Los tres lo cercaron. Antyok se reclinó en la silla.

 No sé adónde quieren ir a parar. Si me están acusando, les ruego que se atengan a las pruebas legales. Las leyes del Imperio se rigen por material escrito, filmado o transcrito, o por declaraciones con testi­gos. Todas mis cartas como administrador figuran en este archivo, en la Agencia y en otros lugares. Yo jamás he pedido un proyecto de prio­ridad A. La Agencia me lo asignó, y Zammo y Bannerd son responsa­bles de ello. Según los papeles, al menos.
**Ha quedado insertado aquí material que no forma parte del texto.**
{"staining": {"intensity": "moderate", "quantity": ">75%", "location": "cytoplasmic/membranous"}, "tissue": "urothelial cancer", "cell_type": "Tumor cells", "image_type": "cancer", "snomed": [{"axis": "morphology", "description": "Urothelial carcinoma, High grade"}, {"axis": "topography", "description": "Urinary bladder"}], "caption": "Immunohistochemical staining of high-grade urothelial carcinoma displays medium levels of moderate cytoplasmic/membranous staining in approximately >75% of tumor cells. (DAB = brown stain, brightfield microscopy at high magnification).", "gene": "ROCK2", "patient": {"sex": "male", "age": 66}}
La voz de Zammo fue un gruñido casi ininteligible:

 Usted me embaucó para que enseñara a esas criaturas a manejar una nave espacial.

 Fue sugerencia de usted. Tengo en archivo el informe donde pro­pone estudiar la reacción de los no humanos ante las herramientas hu­manas. También lo tiene la Agencia. Las pruebas legales son claras. Yo no tuve nada que ver.
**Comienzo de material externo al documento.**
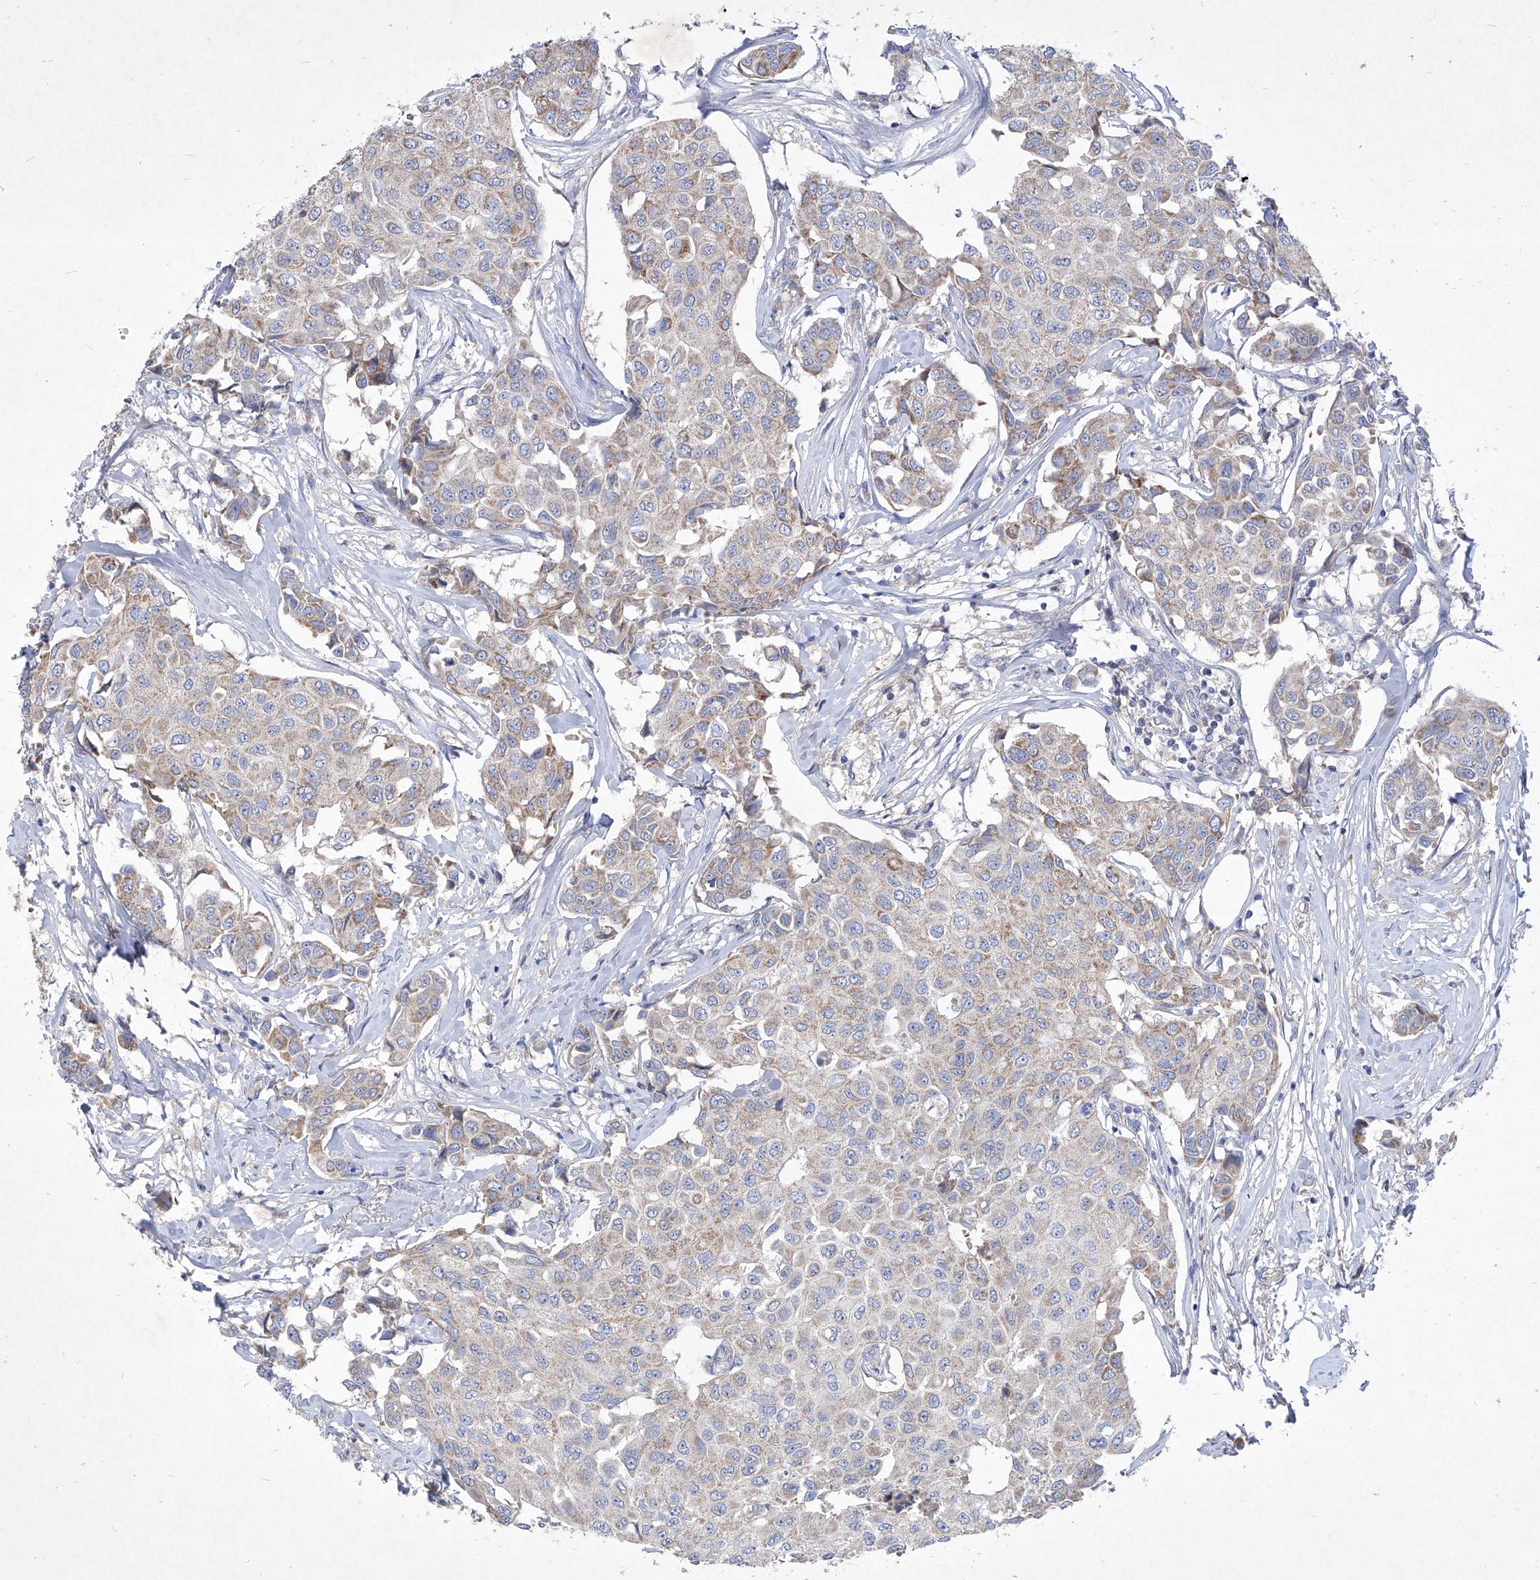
{"staining": {"intensity": "weak", "quantity": "25%-75%", "location": "cytoplasmic/membranous"}, "tissue": "breast cancer", "cell_type": "Tumor cells", "image_type": "cancer", "snomed": [{"axis": "morphology", "description": "Duct carcinoma"}, {"axis": "topography", "description": "Breast"}], "caption": "Tumor cells reveal low levels of weak cytoplasmic/membranous positivity in approximately 25%-75% of cells in human breast infiltrating ductal carcinoma.", "gene": "COQ3", "patient": {"sex": "female", "age": 80}}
 ¿Ni con los globos?  inquirió Bannerd.

 ¡Hizo traer mis naves a propósito!  exclamó el capitán . ¡Cin­co mil globos! Usted sabía que necesitaría cientos de naves.

 Yo nunca pedí los globos. Fue idea de la Agencia, aunque creo que los amigos de Bannerd partidarios de la Filosofía ayudaron bastante.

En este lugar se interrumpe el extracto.